Stephanie Hackett is a Managing Director and Portfolio Manager at Evercore Wealth Management. She can be contacted at [email protected].

1 RE100 is a collaborative global initiative by The Climate Group in partnership with CDP. http://there100.org/re100.

Responsible Investing: Integrating ESG Factors
  • Environmental criteria relate to company actions on energy use, waste, pollution, natural resource conservation and animal treatment. This approach also evaluates which environmental risks might affect a company’s income and how the company is managing those risks. For example, a company might face environmental risks relating to its ownership of contaminated land, its disposal of hazardous waste, its management of toxic emissions or its compliance with the government’s environmental regulations. Investors focused on environmental factors may prefer companies with mandates for low-carbon footprint, clean technology solutions or fossil fuel divestment.
  • Social criteria reference the company’s relationships, both internally and with other businesses. Do the company’s working conditions show a high regard for its employees’ health and safety? Does it work with suppliers that hold the same values that the company claims to hold? Does the company donate a percentage of its profits to the community or perform volunteer work? Are stakeholders’ interests taken into consideration? Investors focused on social factors may rank a company based on their policies with regard to women or minority inclusion, pro-LGBTQ policies and practices, or exclude companies with significant revenues from alcohol, gambling, tobacco, firearms, predatory lending or adult entertainment.

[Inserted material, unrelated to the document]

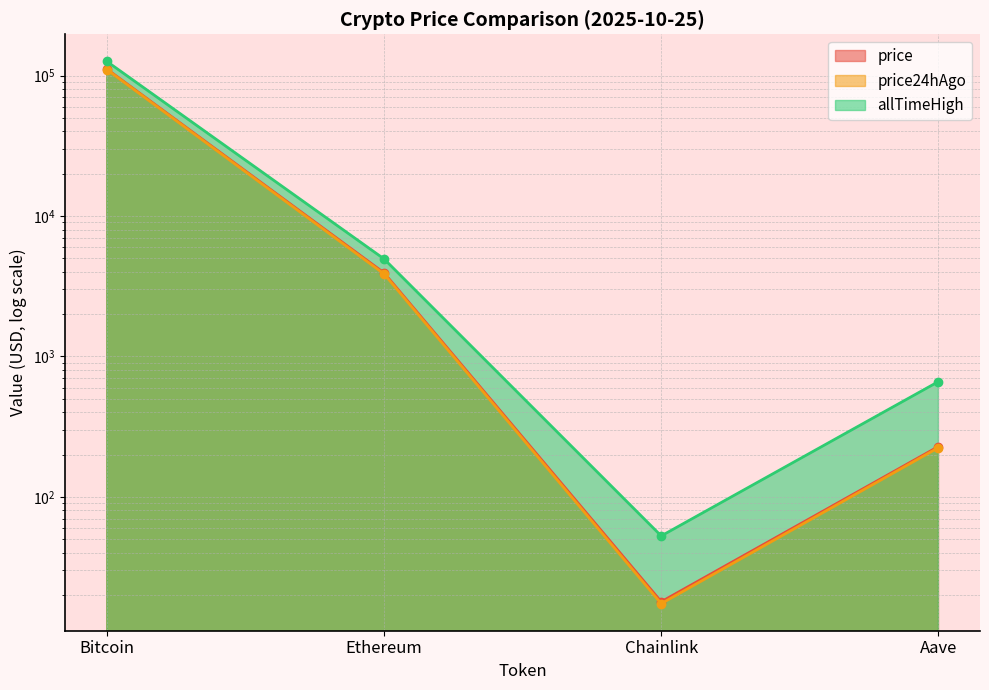

What is the minimum value shown in the chart?

17.4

  • Governance relates to the management of the company, and its system of rules, practices and processes. For example, how does the company balance the interests of its many stakeholders, such as shareholders, management, customers, suppliers, financiers, government and the community? Investors want to know that a company uses accurate and transparent accounting methods, and they want to see that common stockholders are allowed to vote on important issues. Does the company have appropriate action plans and internal controls in place? Have they avoided conflicts of interest in their choice of board members?